Collected data:
* * * * * * *
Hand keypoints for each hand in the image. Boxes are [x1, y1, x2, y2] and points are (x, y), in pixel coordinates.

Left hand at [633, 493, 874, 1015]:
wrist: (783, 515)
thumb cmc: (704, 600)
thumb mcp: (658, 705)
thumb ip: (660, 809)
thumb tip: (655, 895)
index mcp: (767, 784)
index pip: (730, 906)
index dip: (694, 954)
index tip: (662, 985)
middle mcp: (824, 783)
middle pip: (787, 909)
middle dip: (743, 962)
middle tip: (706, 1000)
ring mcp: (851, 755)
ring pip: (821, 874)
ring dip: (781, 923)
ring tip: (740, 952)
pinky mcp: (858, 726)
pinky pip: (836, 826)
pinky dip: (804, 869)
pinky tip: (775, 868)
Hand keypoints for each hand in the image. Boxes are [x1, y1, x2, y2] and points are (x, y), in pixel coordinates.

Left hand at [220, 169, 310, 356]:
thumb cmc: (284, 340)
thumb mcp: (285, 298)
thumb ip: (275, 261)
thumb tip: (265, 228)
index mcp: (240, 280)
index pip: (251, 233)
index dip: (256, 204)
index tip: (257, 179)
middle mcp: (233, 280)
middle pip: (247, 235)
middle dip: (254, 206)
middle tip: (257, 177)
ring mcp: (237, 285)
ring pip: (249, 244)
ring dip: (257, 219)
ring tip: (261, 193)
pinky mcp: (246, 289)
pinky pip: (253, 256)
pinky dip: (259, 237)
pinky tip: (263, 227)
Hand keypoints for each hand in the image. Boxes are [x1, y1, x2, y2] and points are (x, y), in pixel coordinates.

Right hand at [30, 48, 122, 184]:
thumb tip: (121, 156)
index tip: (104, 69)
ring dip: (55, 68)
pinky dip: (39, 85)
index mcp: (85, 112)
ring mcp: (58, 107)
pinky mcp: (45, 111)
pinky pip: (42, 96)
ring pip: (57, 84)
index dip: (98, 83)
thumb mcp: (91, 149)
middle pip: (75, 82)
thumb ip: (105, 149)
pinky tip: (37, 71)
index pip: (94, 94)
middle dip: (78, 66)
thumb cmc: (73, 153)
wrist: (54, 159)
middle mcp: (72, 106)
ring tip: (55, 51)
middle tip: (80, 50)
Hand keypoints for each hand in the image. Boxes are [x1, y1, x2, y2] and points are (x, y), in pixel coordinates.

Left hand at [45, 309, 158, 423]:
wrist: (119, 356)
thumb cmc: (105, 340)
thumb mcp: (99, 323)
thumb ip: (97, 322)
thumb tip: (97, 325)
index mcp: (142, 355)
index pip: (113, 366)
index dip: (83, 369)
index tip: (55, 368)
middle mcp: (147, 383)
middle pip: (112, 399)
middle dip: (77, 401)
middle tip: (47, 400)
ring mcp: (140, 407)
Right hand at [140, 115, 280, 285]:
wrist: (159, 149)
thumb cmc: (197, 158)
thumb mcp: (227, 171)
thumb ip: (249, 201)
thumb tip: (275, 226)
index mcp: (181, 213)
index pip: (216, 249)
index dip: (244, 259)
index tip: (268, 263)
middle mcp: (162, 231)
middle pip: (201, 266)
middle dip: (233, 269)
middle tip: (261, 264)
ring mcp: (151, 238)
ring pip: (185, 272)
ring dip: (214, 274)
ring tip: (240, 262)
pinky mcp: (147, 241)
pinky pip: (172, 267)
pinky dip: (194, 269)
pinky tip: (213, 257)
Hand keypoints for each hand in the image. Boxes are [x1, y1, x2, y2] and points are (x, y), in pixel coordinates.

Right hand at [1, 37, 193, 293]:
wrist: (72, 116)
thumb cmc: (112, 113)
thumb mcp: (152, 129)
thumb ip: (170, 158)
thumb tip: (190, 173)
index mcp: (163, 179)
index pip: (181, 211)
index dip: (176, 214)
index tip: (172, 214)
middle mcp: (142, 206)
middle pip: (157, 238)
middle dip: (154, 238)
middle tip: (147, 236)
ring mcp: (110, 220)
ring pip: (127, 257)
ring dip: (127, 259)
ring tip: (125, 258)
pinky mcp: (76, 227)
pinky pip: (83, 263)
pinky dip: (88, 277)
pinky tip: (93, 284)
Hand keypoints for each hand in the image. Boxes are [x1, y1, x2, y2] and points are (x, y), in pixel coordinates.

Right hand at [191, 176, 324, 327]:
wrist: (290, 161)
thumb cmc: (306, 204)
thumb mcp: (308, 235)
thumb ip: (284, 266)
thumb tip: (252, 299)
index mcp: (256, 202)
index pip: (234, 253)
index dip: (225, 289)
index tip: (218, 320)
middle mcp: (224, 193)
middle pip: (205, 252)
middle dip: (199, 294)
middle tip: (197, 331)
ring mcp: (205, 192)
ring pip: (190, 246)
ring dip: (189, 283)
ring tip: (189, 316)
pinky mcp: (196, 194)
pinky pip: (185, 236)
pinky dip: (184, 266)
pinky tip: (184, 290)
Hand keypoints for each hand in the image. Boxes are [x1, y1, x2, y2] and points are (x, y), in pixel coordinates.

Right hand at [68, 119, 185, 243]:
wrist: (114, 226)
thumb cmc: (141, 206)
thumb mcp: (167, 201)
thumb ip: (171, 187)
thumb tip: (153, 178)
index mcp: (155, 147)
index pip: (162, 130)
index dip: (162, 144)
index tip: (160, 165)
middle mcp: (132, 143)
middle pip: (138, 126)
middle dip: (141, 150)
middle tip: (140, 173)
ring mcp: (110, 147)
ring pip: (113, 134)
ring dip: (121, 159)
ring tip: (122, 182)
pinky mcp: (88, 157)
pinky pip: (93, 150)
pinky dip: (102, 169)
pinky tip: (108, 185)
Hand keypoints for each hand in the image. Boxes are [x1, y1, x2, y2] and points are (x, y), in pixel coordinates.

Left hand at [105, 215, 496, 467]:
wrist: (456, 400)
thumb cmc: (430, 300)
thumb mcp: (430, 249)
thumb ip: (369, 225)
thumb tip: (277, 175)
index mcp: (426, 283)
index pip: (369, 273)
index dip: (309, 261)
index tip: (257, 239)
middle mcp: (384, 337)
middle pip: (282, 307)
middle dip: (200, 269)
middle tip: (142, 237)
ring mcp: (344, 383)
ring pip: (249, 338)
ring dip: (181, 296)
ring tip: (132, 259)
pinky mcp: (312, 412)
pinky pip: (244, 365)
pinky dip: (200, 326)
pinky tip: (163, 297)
* * * * * * *
- PROBLEM TO SOLVE: Output each record precisely as given.

- RESPONSE:
Hand keypoints for each hand in the image. Boxes are [x1, y1, x2, y2] and points are (x, y), in pixel coordinates.

Left hand at [633, 493, 874, 1015]:
wrist: (783, 515)
thumb cmc: (704, 600)
thumb mcp: (658, 705)
thumb ip: (660, 809)
thumb tip: (655, 895)
index mcp: (767, 784)
index pip: (730, 906)
index dip: (694, 954)
index tip: (662, 985)
middle mcp: (824, 783)
middle pip: (787, 909)
middle dip: (743, 962)
middle tip: (706, 1000)
ring mcp: (851, 755)
ring pip: (821, 874)
ring dip: (781, 923)
ring tip: (740, 952)
pinky mcp: (858, 726)
pinky pip: (836, 826)
pinky dip: (804, 869)
pinky tip: (775, 868)
Hand keypoints for each hand in the image. Boxes are [x1, y1, x2, y2] and points are (x, y), in pixel coordinates.

Left hand at [220, 169, 310, 356]:
thumb cmc: (284, 340)
thumb mcp: (285, 298)
thumb ip: (275, 261)
thumb tip: (265, 228)
index mcp: (240, 280)
index pip: (251, 233)
index dip: (256, 204)
index tip: (257, 179)
middle mcp: (233, 280)
middle pip: (247, 235)
middle dip: (254, 206)
middle tip: (257, 177)
ring mcp: (237, 285)
ring pip: (249, 244)
ring dip: (257, 219)
ring tip: (261, 193)
pinky mcp: (246, 289)
pinky pip: (253, 256)
pinky dip: (259, 237)
pinky tip: (263, 227)
Hand keypoints for each hand in the image. Boxes are [x1, y1, x2, y2] and points are (x, y), in pixel coordinates.

Right hand at [30, 48, 122, 184]:
thumb tip: (121, 156)
index tip: (104, 69)
ring dip: (55, 68)
pinky dip: (39, 85)
index mcp: (85, 112)
ring mcp: (58, 107)
pinky mcp: (45, 111)
pinky pip: (42, 96)
ring pip: (57, 84)
index dip: (98, 83)
thumb mcp: (91, 149)
middle pip: (75, 82)
thumb ip: (105, 149)
pinky tip: (37, 71)
index pip: (94, 94)
middle dip: (78, 66)
thumb cmc: (73, 153)
wrist: (54, 159)
middle mcp: (72, 106)
ring tip: (55, 51)
middle tip: (80, 50)
Hand keypoints for each hand in the image. Boxes are [x1, y1, x2, y2] and points are (x, y), in pixel coordinates.

Left hand at [45, 309, 158, 423]:
wrist: (119, 356)
thumb cmc: (105, 340)
thumb mcp: (99, 323)
thumb ip: (97, 322)
thumb tip: (97, 325)
index mcp: (142, 355)
index pip: (113, 366)
index dip: (83, 369)
index tip: (55, 368)
middle mcp: (147, 383)
middle pip: (112, 399)
middle dip: (77, 401)
middle tip: (47, 400)
ring mcp: (140, 407)
Right hand at [140, 115, 280, 285]:
wrist: (159, 149)
thumb cmc: (197, 158)
thumb mcp: (227, 171)
thumb ip: (249, 201)
thumb tip: (275, 226)
index mcp: (181, 213)
index pip: (216, 249)
index dip: (244, 259)
index tip: (268, 263)
middle mcp: (162, 231)
middle pip: (201, 266)
middle dip: (233, 269)
middle tip: (261, 264)
ring mcp: (151, 238)
ring pip: (185, 272)
ring dip: (214, 274)
ring tip: (240, 262)
pinky mcp: (147, 241)
pinky pip: (172, 267)
pinky dip: (194, 269)
pinky tip: (213, 257)
Hand keypoints for each hand in the image. Boxes are [x1, y1, x2, y2] and points are (x, y), in pixel coordinates.

Right hand at [1, 37, 193, 293]:
wrist: (72, 116)
thumb cmc: (112, 113)
thumb mcp: (152, 129)
thumb ip: (170, 158)
thumb tip: (190, 173)
index mcp: (163, 179)
index pip: (181, 211)
index dip: (176, 214)
index tip: (172, 214)
middle mcp: (142, 206)
middle pip: (157, 238)
middle dip: (154, 238)
middle tip: (147, 236)
ring mcp: (110, 220)
ring pip: (127, 257)
ring dip: (127, 259)
ring tip: (125, 258)
pinky mcp: (76, 227)
pinky pip: (83, 263)
pinky dip: (88, 277)
pinky tip: (93, 284)
Hand keypoints for each hand in the image. Boxes are [x1, y1, x2, y2] and points are (x, y), in pixel coordinates.

Right hand at [191, 176, 324, 327]:
wrist: (290, 161)
thumb cmc: (306, 204)
thumb mcp: (308, 235)
thumb ip: (284, 266)
thumb tip: (252, 299)
index mcp: (256, 202)
index pip: (234, 253)
index dip: (225, 289)
index tip: (218, 320)
middle mcp: (224, 193)
middle pip: (205, 252)
middle dip: (199, 294)
middle tip: (197, 331)
ring mcp: (205, 192)
ring pip: (190, 246)
ring dip: (189, 283)
ring tip: (189, 316)
pinky mcp: (196, 194)
pinky pip: (185, 236)
pinky dip: (184, 266)
pinky tip: (184, 290)
Hand keypoints for each hand in the image. Boxes are [x1, y1, x2, y2] and points are (x, y), in pixel coordinates.

Right hand at [68, 119, 185, 243]:
wrist: (114, 226)
thumb cmc: (141, 206)
thumb mcp: (167, 201)
thumb ip: (171, 187)
thumb tip: (153, 178)
index mcp: (155, 147)
index pip: (162, 130)
index dip: (162, 144)
index tip: (160, 165)
middle mcp: (132, 143)
middle pip: (138, 126)
middle dip: (141, 150)
middle tip: (140, 173)
ring mcp: (110, 147)
ring pip: (113, 134)
ring dip: (121, 159)
ring tip: (122, 182)
pinky mcp: (88, 157)
pinky pip: (93, 150)
pinky dip: (102, 169)
pinky tip: (108, 185)
Hand keypoints for each hand in the image. Boxes are [x1, y1, x2, y2] and points are (x, y), in pixel coordinates.

Left hand at [105, 215, 496, 467]:
wrist: (456, 400)
thumb cmc: (430, 300)
thumb mcp: (430, 249)
thumb ip: (369, 225)
thumb tip: (277, 175)
index mcp: (426, 283)
index pip: (369, 273)
index dip: (309, 261)
index tip: (257, 239)
middle mcp: (384, 337)
middle pip: (282, 307)
middle dip: (200, 269)
middle tip: (142, 237)
ring mcp: (344, 383)
ring pip: (249, 338)
ring dip: (181, 296)
ring tip: (132, 259)
pinky mcp: (312, 412)
pinky pip: (244, 365)
pinky dip: (200, 326)
pinky tip: (163, 297)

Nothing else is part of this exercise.